Freising 8 Uhr. Nieselregen. 10° Celsius. Adelzhausen 8:45 Uhr. Frühstück. Augsburg 9:30 Uhr. Regen. 10 Grad. Bis Stuttgart unverändert. Mittags ändert sich das Bild. Der Niederschlag lässt nach. Erste blaue Lücken am Himmel. Temperatur 20°. Zeit für eine Pause. Der Rastplatz Pforzheim liegt in einer großen Baustelle. Weiter. Die folgenden Parkplätze entlang der Autobahn immer das gleiche: LKWs soweit das Auge reicht und keine Lücke für unser kleines Womo. Endlich, bereits nach Karlsruhe, kann sich Otto zwischen zwei Brummis quetschen. Der Sonntag als Reisetag hat tatsächlich den Vorteil der LKW-freien Autobahn. Aber das erkaufen wir uns mit überquellenden Rastplätzen. Bis Achern sind es nur noch 40 Kilometer. Dort hat Rosi unseren zentrumsnahen Übernachtungsplatz ausgemacht. Wir bummeln durch das nette Städtchen und trinken vor dem Rathaus Kaffee. Den weiteren Nachmittag haben wir bequem Zeit, um vor dem Womo zu lesen. Der Abendspaziergang führt uns über die Hügel am Stadtrand, wo wir reife Kirschen von den Bäumen pflücken.

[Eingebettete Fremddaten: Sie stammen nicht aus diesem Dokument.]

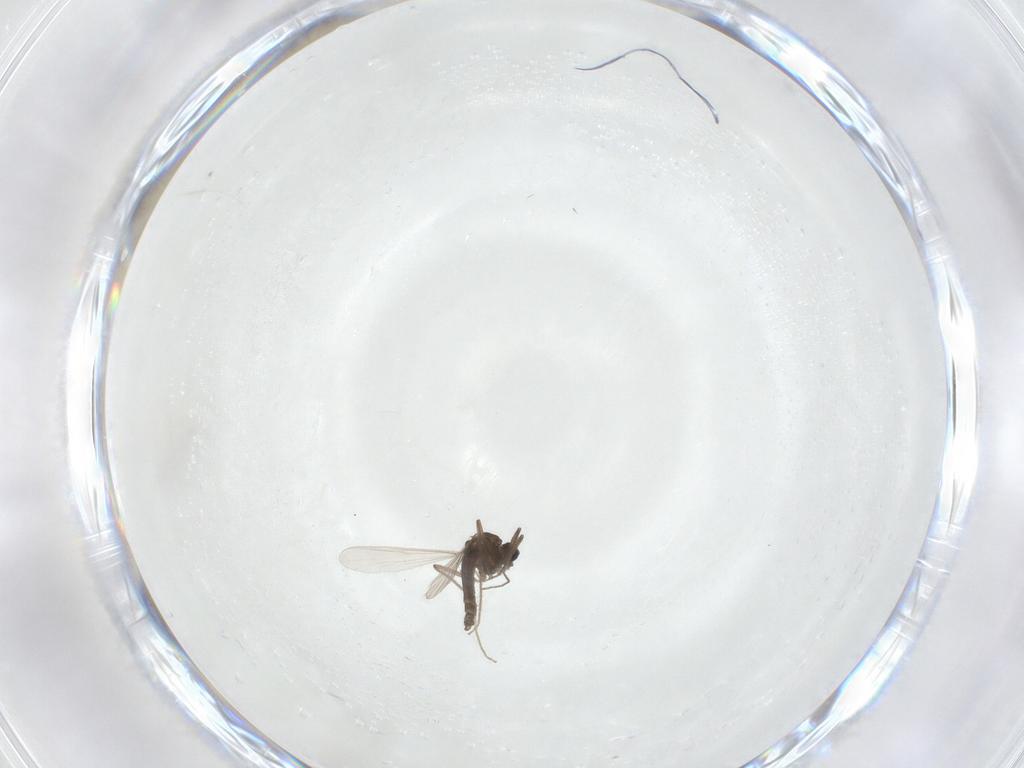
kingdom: Animalia
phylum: Arthropoda
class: Insecta
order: Diptera
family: Chironomidae
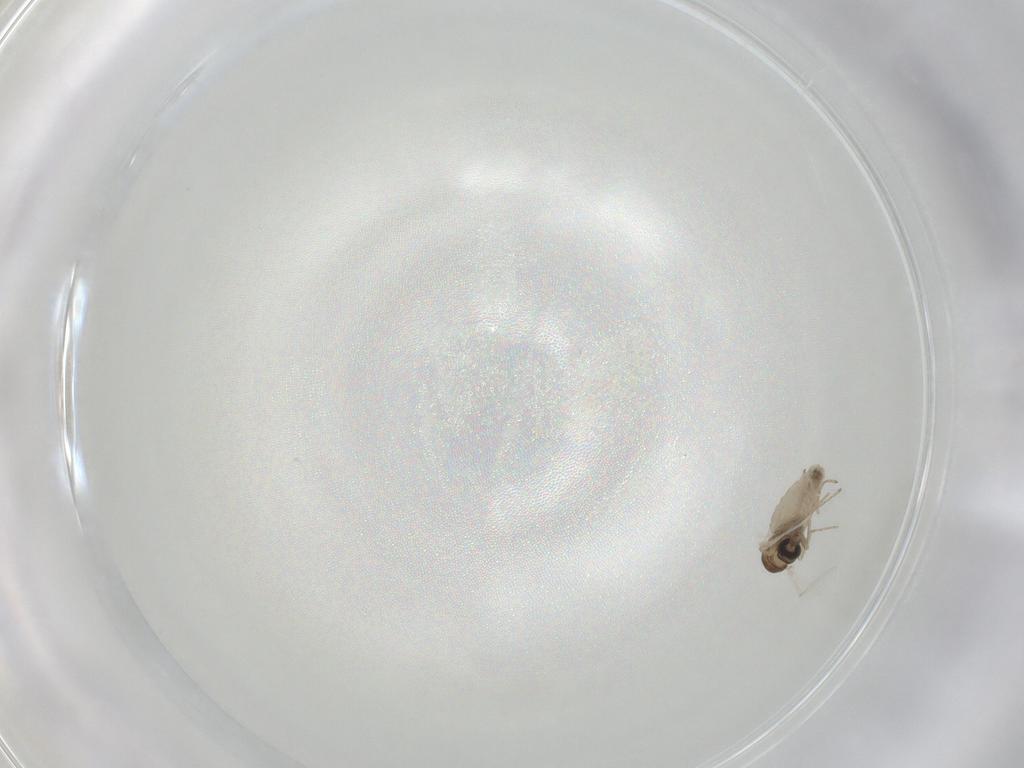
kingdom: Animalia
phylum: Arthropoda
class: Insecta
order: Diptera
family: Cecidomyiidae
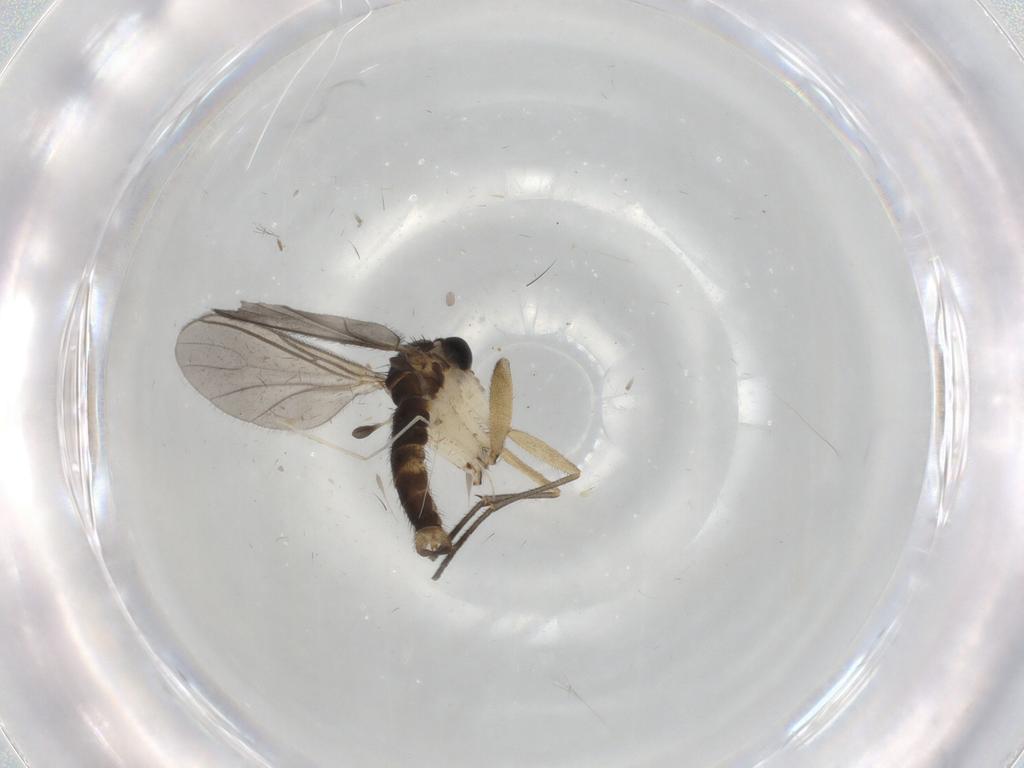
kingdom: Animalia
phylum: Arthropoda
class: Insecta
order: Diptera
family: Sciaridae
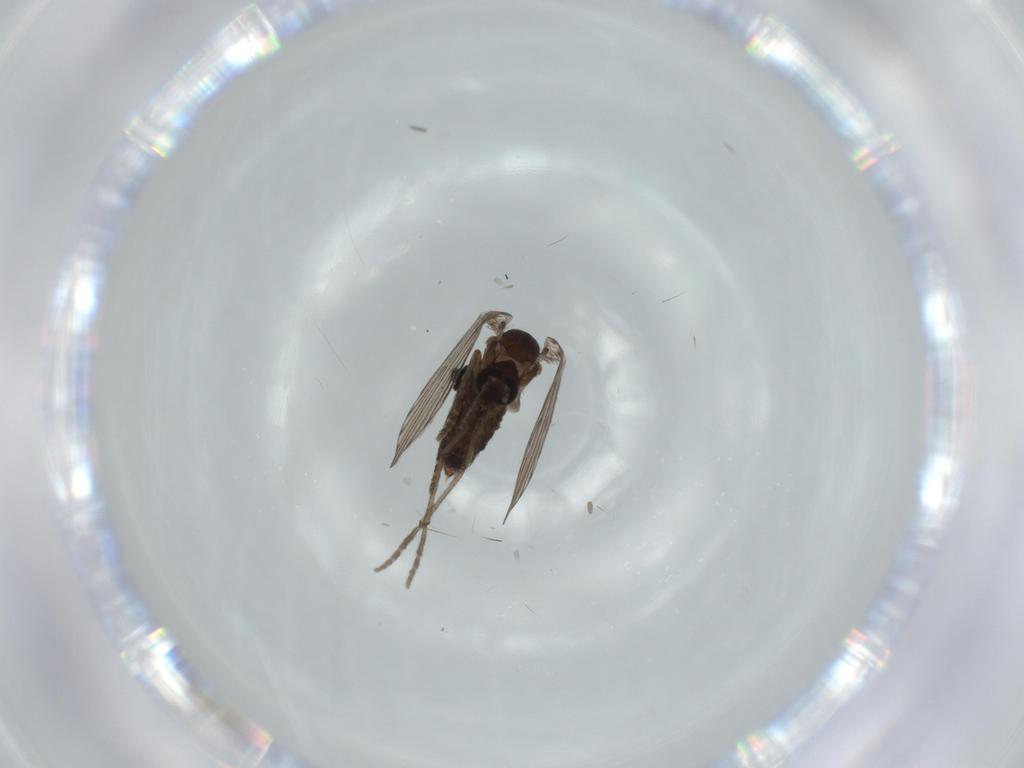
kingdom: Animalia
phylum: Arthropoda
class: Insecta
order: Diptera
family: Psychodidae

Beim Zähneputzen bemerkt Rosi Wasser unter dem Waschbecken im Bad. Der Abwasserschlauch hat also wieder einmal das Zeitliche gesegnet. Google sagt uns, dass es in Achern einen Globus-Baumarkt gibt. Auf dem Parkplatz dort baut Otto umgehend den Übeltäter aus und besorgt passenden Ersatz. Der Einbau geht schnell vonstatten. Trotzdem ist es bereits fast 11 Uhr, als wir auf die Autobahn Richtung Basel rollen. An der Ausfahrt nach Mülhausen am Dreieck Neuenburg dann das nächste Malheur: sie ist gesperrt! Wir müssen zwölf Kilometer weiter bis Efringen-Kirchen und von dort sechzehn Kilometer zurück nach Norden um in Neuenburg den Rhein nach Frankreich überqueren zu können. Die weitere Fahrt über Besançon nach Dijon verläuft gottlob problemlos. Um 16:30 Uhr beziehen wir unsere Parzelle #99 auf dem Camping du Lac Kir. Fürs Abendessen holt Otto beim Foodtruck an der Rezeption eine Pizza Quatre Fromage. Nächste Hürde: der Pizzabäcker spricht ausschließlich französisch. Wo die Zunge versagt, helfen Geduld, Hände und Füße weiter.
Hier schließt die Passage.